§ What the task requires
With no edits of any kind, print each record that follows.

Data entries:
== Segment start ==
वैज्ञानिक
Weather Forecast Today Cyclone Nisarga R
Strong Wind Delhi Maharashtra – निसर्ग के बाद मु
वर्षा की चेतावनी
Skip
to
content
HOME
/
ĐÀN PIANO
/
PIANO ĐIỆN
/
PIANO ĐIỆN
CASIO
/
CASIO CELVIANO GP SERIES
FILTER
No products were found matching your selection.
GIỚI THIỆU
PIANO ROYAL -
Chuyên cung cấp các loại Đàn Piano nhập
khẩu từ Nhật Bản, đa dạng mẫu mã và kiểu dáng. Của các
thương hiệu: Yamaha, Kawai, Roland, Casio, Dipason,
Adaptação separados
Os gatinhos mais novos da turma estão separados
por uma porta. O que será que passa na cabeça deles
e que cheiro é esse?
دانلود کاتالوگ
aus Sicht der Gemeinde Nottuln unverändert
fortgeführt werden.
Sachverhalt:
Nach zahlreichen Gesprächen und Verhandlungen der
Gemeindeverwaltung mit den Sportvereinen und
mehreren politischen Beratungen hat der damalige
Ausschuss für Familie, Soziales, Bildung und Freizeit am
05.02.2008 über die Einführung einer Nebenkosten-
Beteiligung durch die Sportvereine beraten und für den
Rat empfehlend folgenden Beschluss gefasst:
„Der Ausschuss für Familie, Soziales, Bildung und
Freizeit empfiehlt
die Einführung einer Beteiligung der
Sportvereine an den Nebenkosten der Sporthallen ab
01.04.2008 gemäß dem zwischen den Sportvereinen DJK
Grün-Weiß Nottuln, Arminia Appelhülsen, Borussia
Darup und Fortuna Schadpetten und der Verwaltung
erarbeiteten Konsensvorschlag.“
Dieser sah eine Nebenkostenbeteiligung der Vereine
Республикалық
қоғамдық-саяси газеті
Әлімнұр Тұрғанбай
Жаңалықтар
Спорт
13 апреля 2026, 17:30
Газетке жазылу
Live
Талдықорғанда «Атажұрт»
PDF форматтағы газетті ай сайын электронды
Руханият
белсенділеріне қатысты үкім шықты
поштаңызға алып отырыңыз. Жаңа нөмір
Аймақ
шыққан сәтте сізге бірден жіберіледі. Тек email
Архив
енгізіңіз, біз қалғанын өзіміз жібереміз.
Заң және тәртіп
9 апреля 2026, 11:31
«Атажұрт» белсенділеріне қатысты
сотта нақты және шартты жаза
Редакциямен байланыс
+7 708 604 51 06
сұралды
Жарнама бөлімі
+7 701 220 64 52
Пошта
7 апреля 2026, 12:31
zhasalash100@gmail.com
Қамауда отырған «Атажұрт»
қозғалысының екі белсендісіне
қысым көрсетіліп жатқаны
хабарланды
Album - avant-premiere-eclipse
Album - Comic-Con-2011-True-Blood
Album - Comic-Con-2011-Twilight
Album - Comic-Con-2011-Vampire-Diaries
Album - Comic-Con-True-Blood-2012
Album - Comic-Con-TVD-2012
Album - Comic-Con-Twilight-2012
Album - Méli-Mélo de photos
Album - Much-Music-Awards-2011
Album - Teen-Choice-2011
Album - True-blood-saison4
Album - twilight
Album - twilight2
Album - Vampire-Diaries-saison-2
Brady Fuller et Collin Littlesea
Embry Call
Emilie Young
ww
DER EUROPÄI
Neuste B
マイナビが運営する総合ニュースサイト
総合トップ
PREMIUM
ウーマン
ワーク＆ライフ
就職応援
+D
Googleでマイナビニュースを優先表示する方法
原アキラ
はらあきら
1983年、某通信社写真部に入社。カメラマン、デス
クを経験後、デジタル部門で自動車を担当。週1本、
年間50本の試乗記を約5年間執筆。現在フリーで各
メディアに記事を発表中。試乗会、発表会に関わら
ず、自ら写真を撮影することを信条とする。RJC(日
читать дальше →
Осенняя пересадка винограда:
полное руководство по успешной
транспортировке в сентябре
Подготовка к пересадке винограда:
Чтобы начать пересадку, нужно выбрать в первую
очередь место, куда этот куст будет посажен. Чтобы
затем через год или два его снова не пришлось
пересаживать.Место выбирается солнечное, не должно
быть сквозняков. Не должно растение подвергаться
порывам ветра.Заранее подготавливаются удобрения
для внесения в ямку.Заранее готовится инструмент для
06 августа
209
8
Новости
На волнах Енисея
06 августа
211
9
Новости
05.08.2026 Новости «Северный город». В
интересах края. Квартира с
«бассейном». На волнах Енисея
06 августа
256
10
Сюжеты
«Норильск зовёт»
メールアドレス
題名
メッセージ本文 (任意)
== Segment end ==
§ Response area
वैज्ञानिक
Weather Forecast Today Cyclone Nisarga R
Strong Wind Delhi Maharashtra – निसर्ग के बाद मु
वर्षा की चेतावनी
Skip
to
content
HOME
/
ĐÀN PIANO
/
PIANO ĐIỆN
/
PIANO ĐIỆN
CASIO
/
CASIO CELVIANO GP SERIES
FILTER
No products were found matching your selection.
GIỚI THIỆU
PIANO ROYAL -
Chuyên cung cấp các loại Đàn Piano nhập
khẩu từ Nhật Bản, đa dạng mẫu mã và kiểu dáng. Của các
thương hiệu: Yamaha, Kawai, Roland, Casio, Dipason,
Adaptação separados
Os gatinhos mais novos da turma estão separados
por uma porta. O que será que passa na cabeça deles
e que cheiro é esse?
دانلود کاتالوگ
aus Sicht der Gemeinde Nottuln unverändert
fortgeführt werden.
Sachverhalt:
Nach zahlreichen Gesprächen und Verhandlungen der
Gemeindeverwaltung mit den Sportvereinen und
mehreren politischen Beratungen hat der damalige
Ausschuss für Familie, Soziales, Bildung und Freizeit am
05.02.2008 über die Einführung einer Nebenkosten-
Beteiligung durch die Sportvereine beraten und für den
Rat empfehlend folgenden Beschluss gefasst:
„Der Ausschuss für Familie, Soziales, Bildung und
Freizeit empfiehlt
die Einführung einer Beteiligung der
Sportvereine an den Nebenkosten der Sporthallen ab
01.04.2008 gemäß dem zwischen den Sportvereinen DJK
Grün-Weiß Nottuln, Arminia Appelhülsen, Borussia
Darup und Fortuna Schadpetten und der Verwaltung
erarbeiteten Konsensvorschlag.“
Dieser sah eine Nebenkostenbeteiligung der Vereine
Республикалық
қоғамдық-саяси газеті
Әлімнұр Тұрғанбай
Жаңалықтар
Спорт
13 апреля 2026, 17:30
Газетке жазылу
Live
Талдықорғанда «Атажұрт»
PDF форматтағы газетті ай сайын электронды
Руханият
белсенділеріне қатысты үкім шықты
поштаңызға алып отырыңыз. Жаңа нөмір
Аймақ
шыққан сәтте сізге бірден жіберіледі. Тек email
Архив
енгізіңіз, біз қалғанын өзіміз жібереміз.
Заң және тәртіп
9 апреля 2026, 11:31
«Атажұрт» белсенділеріне қатысты
сотта нақты және шартты жаза
Редакциямен байланыс
+7 708 604 51 06
сұралды
Жарнама бөлімі
+7 701 220 64 52
Пошта
7 апреля 2026, 12:31
zhasalash100@gmail.com
Қамауда отырған «Атажұрт»
қозғалысының екі белсендісіне
қысым көрсетіліп жатқаны
хабарланды
Album - avant-premiere-eclipse
Album - Comic-Con-2011-True-Blood
Album - Comic-Con-2011-Twilight
Album - Comic-Con-2011-Vampire-Diaries
Album - Comic-Con-True-Blood-2012
Album - Comic-Con-TVD-2012
Album - Comic-Con-Twilight-2012
Album - Méli-Mélo de photos
Album - Much-Music-Awards-2011
Album - Teen-Choice-2011
Album - True-blood-saison4
Album - twilight
Album - twilight2
Album - Vampire-Diaries-saison-2
Brady Fuller et Collin Littlesea
Embry Call
Emilie Young
ww
DER EUROPÄI
Neuste B
マイナビが運営する総合ニュースサイト
総合トップ
PREMIUM
ウーマン
ワーク＆ライフ
就職応援
+D
Googleでマイナビニュースを優先表示する方法
原アキラ
はらあきら
1983年、某通信社写真部に入社。カメラマン、デス
クを経験後、デジタル部門で自動車を担当。週1本、
年間50本の試乗記を約5年間執筆。現在フリーで各
メディアに記事を発表中。試乗会、発表会に関わら
ず、自ら写真を撮影することを信条とする。RJC(日
читать дальше →
Осенняя пересадка винограда:
полное руководство по успешной
транспортировке в сентябре
Подготовка к пересадке винограда:
Чтобы начать пересадку, нужно выбрать в первую
очередь место, куда этот куст будет посажен. Чтобы
затем через год или два его снова не пришлось
пересаживать.Место выбирается солнечное, не должно
быть сквозняков. Не должно растение подвергаться
порывам ветра.Заранее подготавливаются удобрения
для внесения в ямку.Заранее готовится инструмент для
06 августа
209
8
Новости
На волнах Енисея
06 августа
211
9
Новости
05.08.2026 Новости «Северный город». В
интересах края. Квартира с
«бассейном». На волнах Енисея
06 августа
256
10
Сюжеты
«Норильск зовёт»
メールアドレス
題名
メッセージ本文 (任意)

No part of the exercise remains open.